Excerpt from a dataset
※

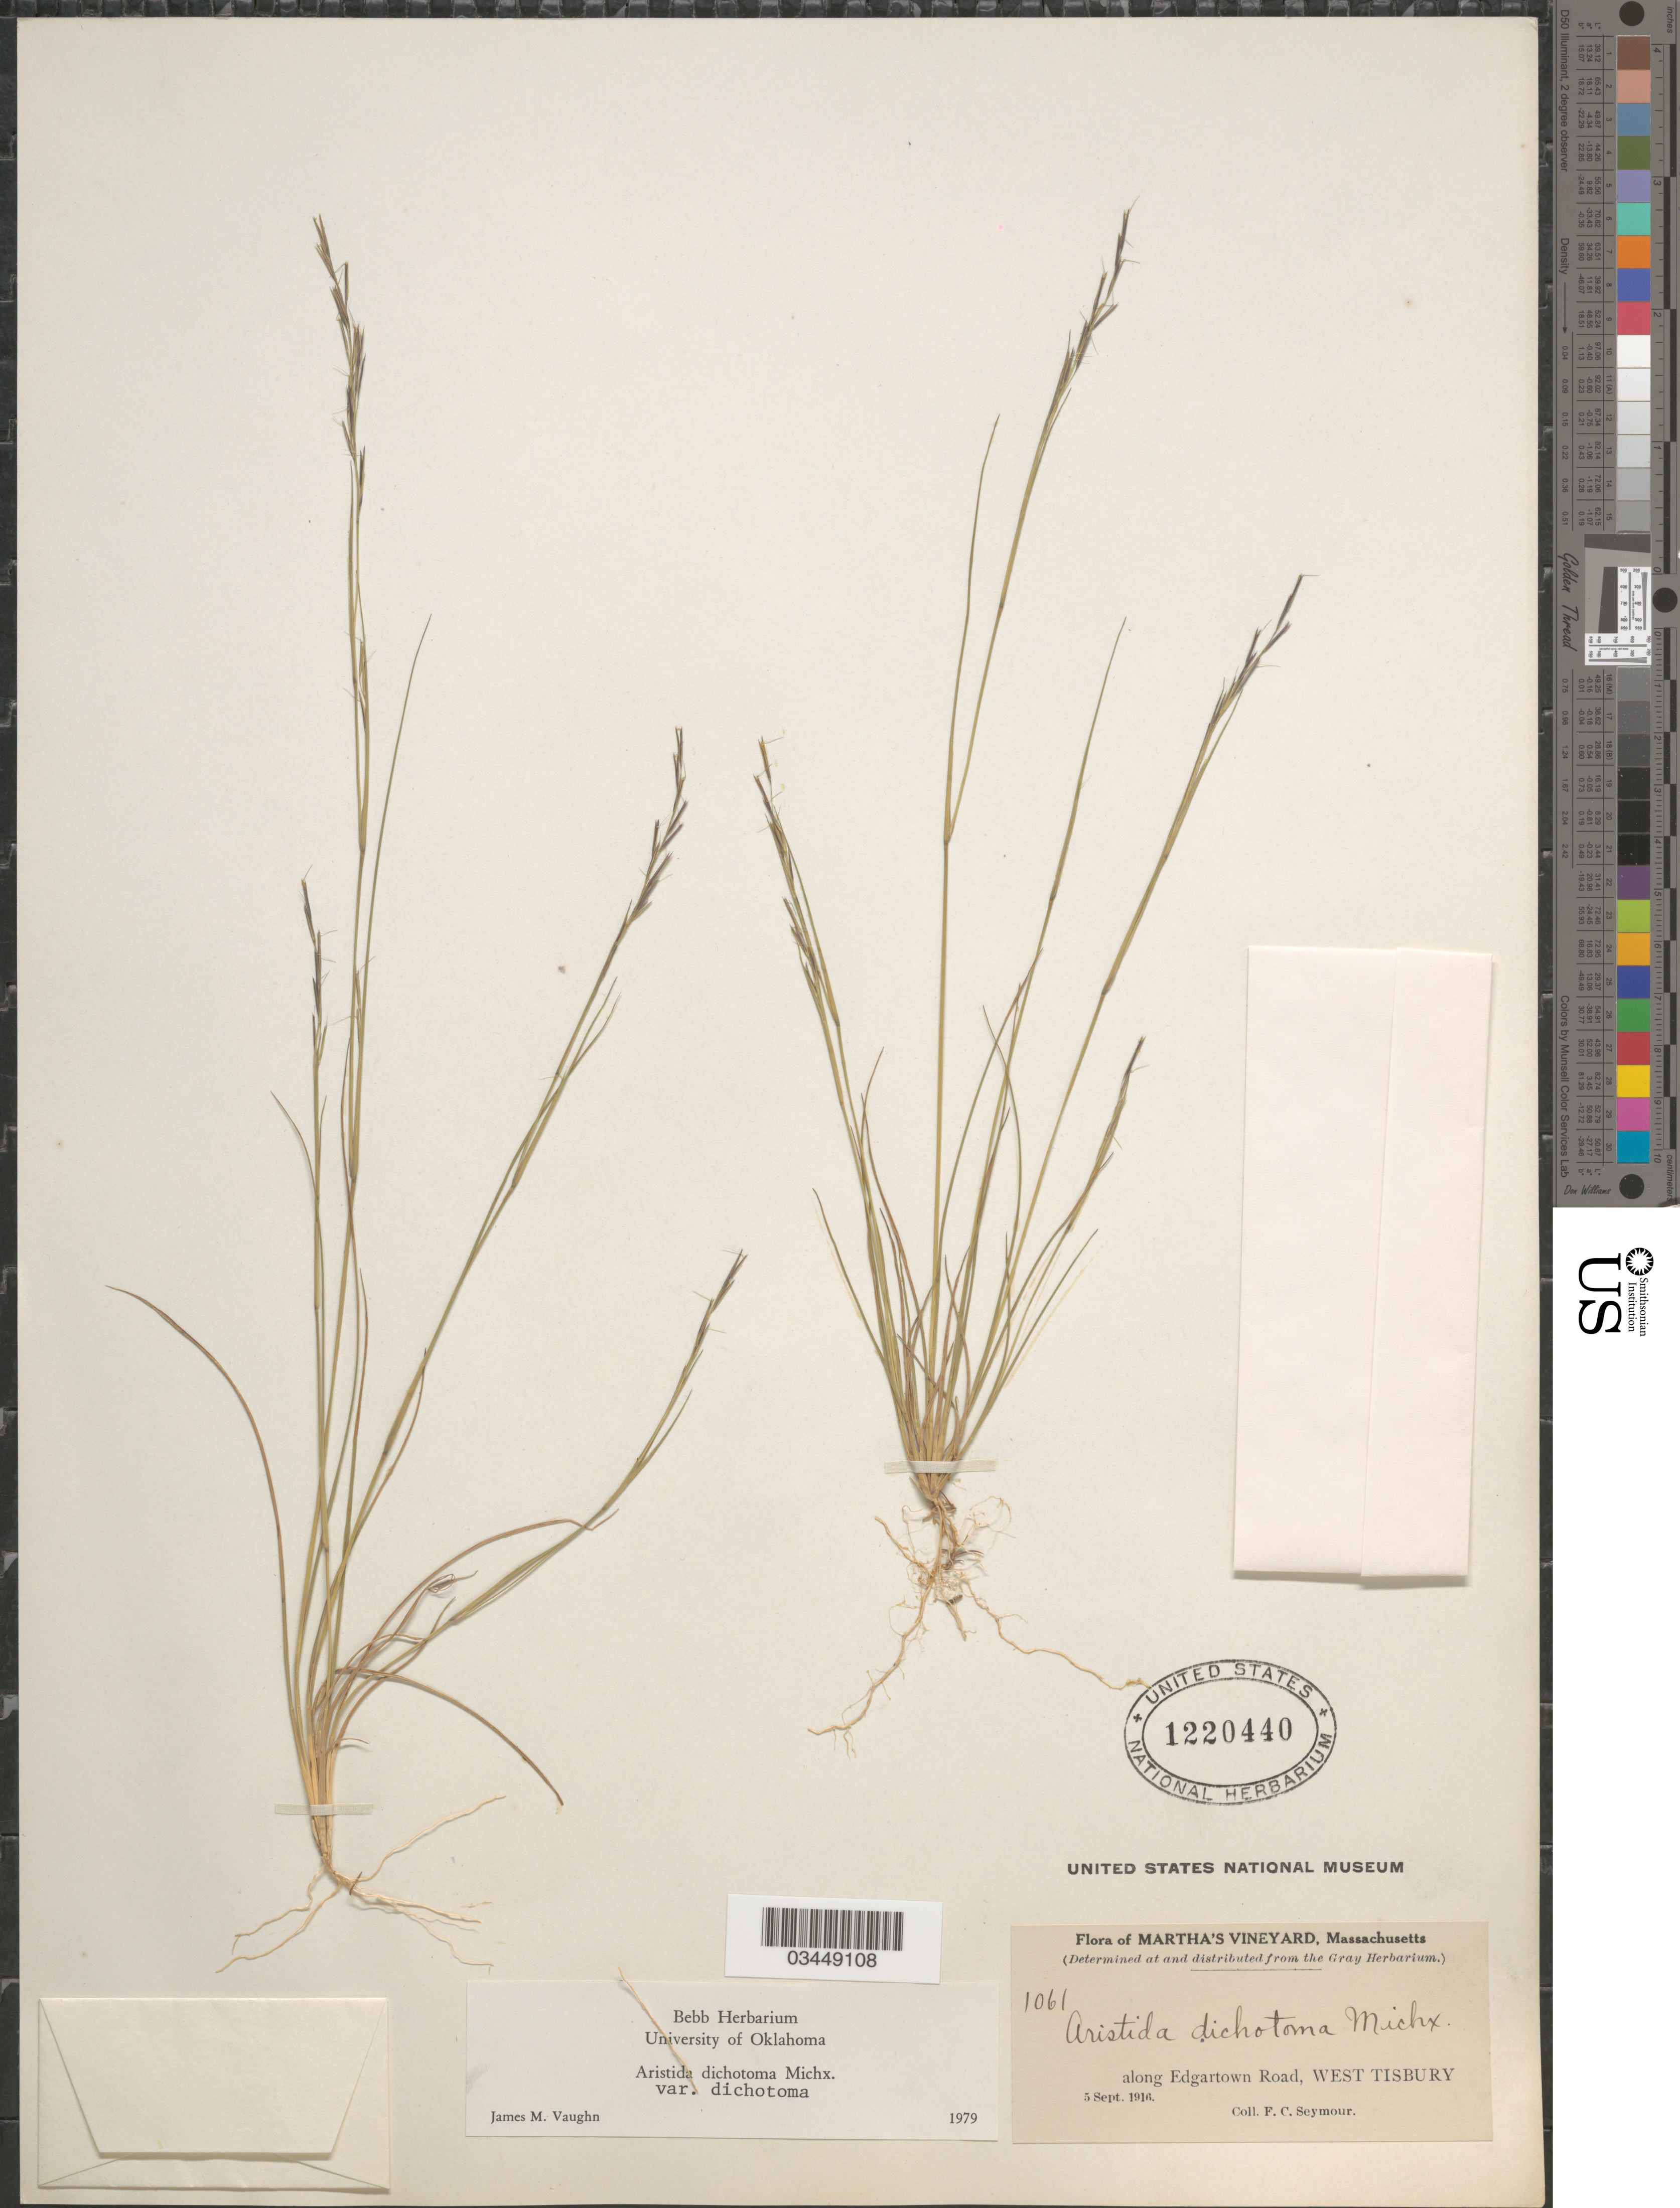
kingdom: Plantae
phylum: Tracheophyta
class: Liliopsida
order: Poales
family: Poaceae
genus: Aristida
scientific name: Aristida dichotoma var. dichotoma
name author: Michx.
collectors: F. C. Seymour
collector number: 1061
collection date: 1916-09-05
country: United States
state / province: Massachusetts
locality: Martha's Vineyard. Along Edgartown Road, West Tisbury.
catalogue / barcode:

※

_TASK STATEMENT:_ Write out the records again with "locality" renamed to "site" throughout, keeping everything else the same. Omit the pictures.

_THE RESULT:_
kingdom: Plantae
phylum: Tracheophyta
class: Liliopsida
order: Poales
family: Poaceae
genus: Aristida
scientific name: Aristida dichotoma var. dichotoma
name author: Michx.
collectors: F. C. Seymour
collector number: 1061
collection date: 1916-09-05
country: United States
state / province: Massachusetts
site: Martha's Vineyard. Along Edgartown Road, West Tisbury.
catalogue / barcode:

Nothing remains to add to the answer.